§ **EXERCISE OBJECTIVE**
Filter the records below for the word "status". Copy each line that holds it.
:: LISTED RECORDS
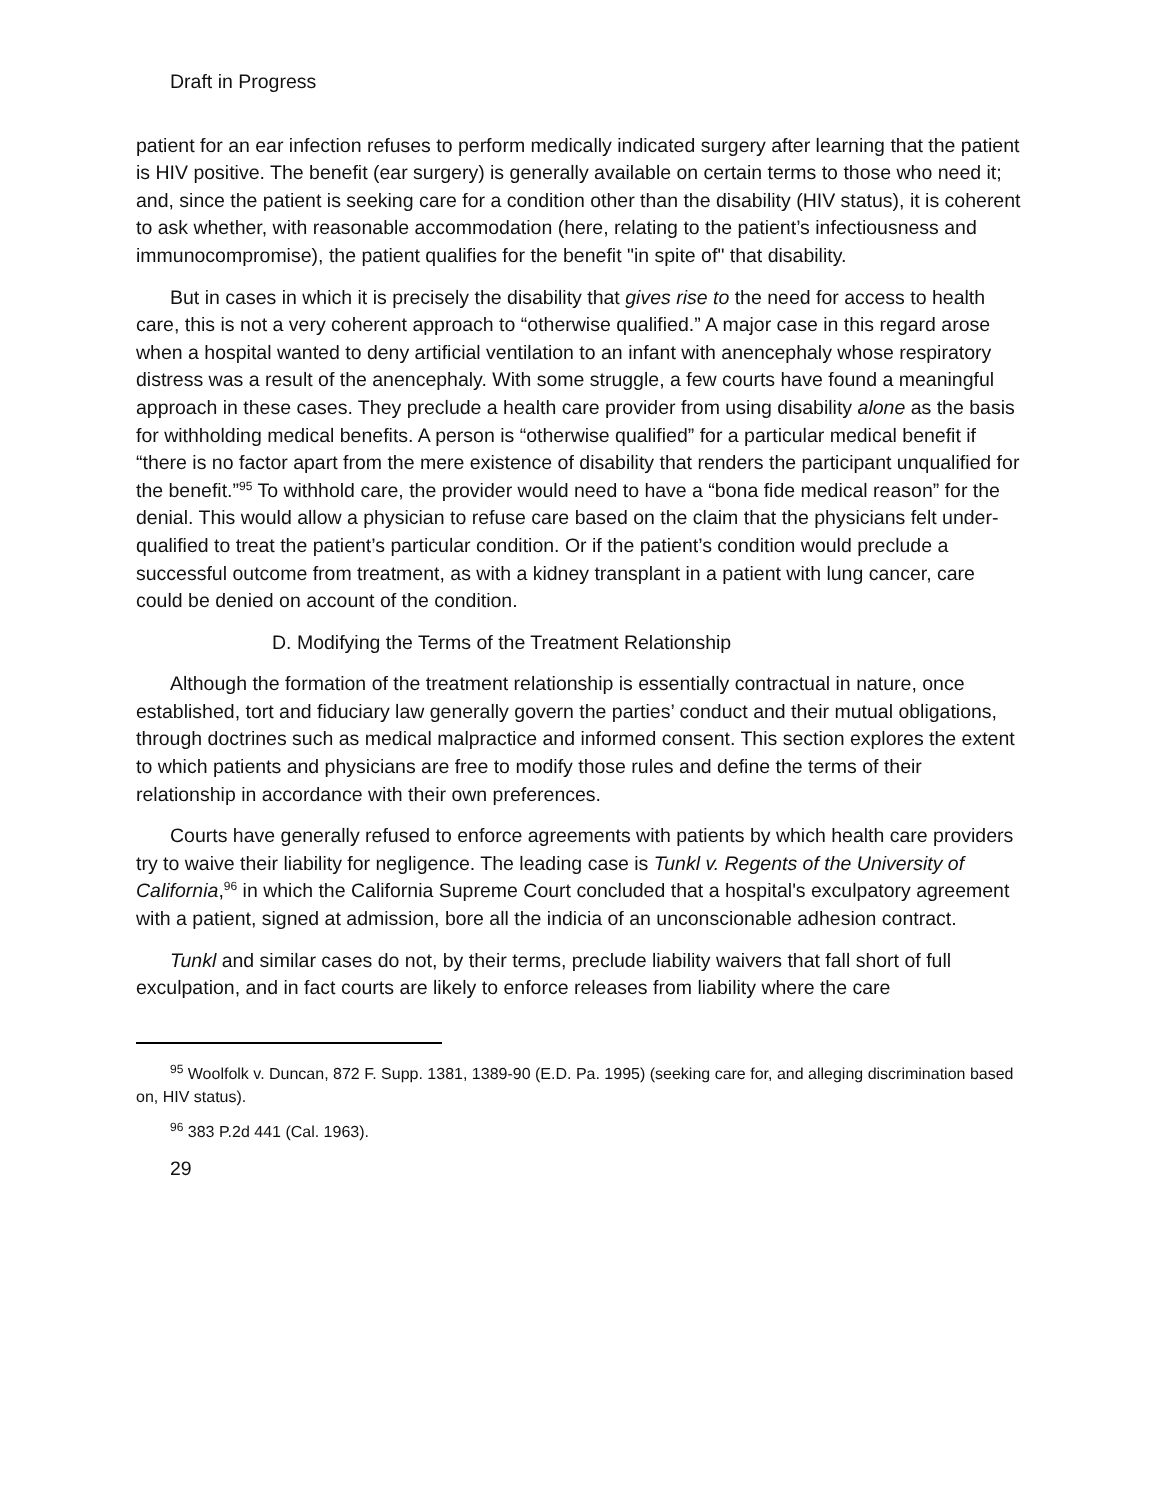Draft in Progress
patient for an ear infection refuses to perform medically indicated surgery after learning that the patient is HIV positive. The benefit (ear surgery) is generally available on certain terms to those who need it; and, since the patient is seeking care for a condition other than the disability (HIV status), it is coherent to ask whether, with reasonable accommodation (here, relating to the patient’s infectiousness and immunocompromise), the patient qualifies for the benefit "in spite of" that disability.
But in cases in which it is precisely the disability that gives rise to the need for access to health care, this is not a very coherent approach to “otherwise qualified.” A major case in this regard arose when a hospital wanted to deny artificial ventilation to an infant with anencephaly whose respiratory distress was a result of the anencephaly. With some struggle, a few courts have found a meaningful approach in these cases. They preclude a health care provider from using disability alone as the basis for withholding medical benefits. A person is “otherwise qualified” for a particular medical benefit if “there is no factor apart from the mere existence of disability that renders the participant unqualified for the benefit.”<sup>95</sup> To withhold care, the provider would need to have a “bona fide medical reason” for the denial. This would allow a physician to refuse care based on the claim that the physicians felt under-qualified to treat the patient’s particular condition. Or if the patient’s condition would preclude a successful outcome from treatment, as with a kidney transplant in a patient with lung cancer, care could be denied on account of the condition.
D. Modifying the Terms of the Treatment Relationship
Although the formation of the treatment relationship is essentially contractual in nature, once established, tort and fiduciary law generally govern the parties’ conduct and their mutual obligations, through doctrines such as medical malpractice and informed consent. This section explores the extent to which patients and physicians are free to modify those rules and define the terms of their relationship in accordance with their own preferences.
Courts have generally refused to enforce agreements with patients by which health care providers try to waive their liability for negligence. The leading case is Tunkl v. Regents of the University of California,<sup>96</sup> in which the California Supreme Court concluded that a hospital's exculpatory agreement with a patient, signed at admission, bore all the indicia of an unconscionable adhesion contract.
Tunkl and similar cases do not, by their terms, preclude liability waivers that fall short of full exculpation, and in fact courts are likely to enforce releases from liability where the care
<sup>95</sup> Woolfolk v. Duncan, 872 F. Supp. 1381, 1389-90 (E.D. Pa. 1995) (seeking care for, and alleging discrimination based on, HIV status).
<sup>96</sup> 383 P.2d 441 (Cal. 1963).
29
::::
§ **SOLUTION TO THIS TASK**
patient for an ear infection refuses to perform medically indicated surgery after learning that the patient is HIV positive. The benefit (ear surgery) is generally available on certain terms to those who need it; and, since the patient is seeking care for a condition other than the disability (HIV status), it is coherent to ask whether, with reasonable accommodation (here, relating to the patient’s infectiousness and immunocompromise), the patient qualifies for the benefit "in spite of" that disability.
<sup>95</sup> Woolfolk v. Duncan, 872 F. Supp. 1381, 1389-90 (E.D. Pa. 1995) (seeking care for, and alleging discrimination based on, HIV status).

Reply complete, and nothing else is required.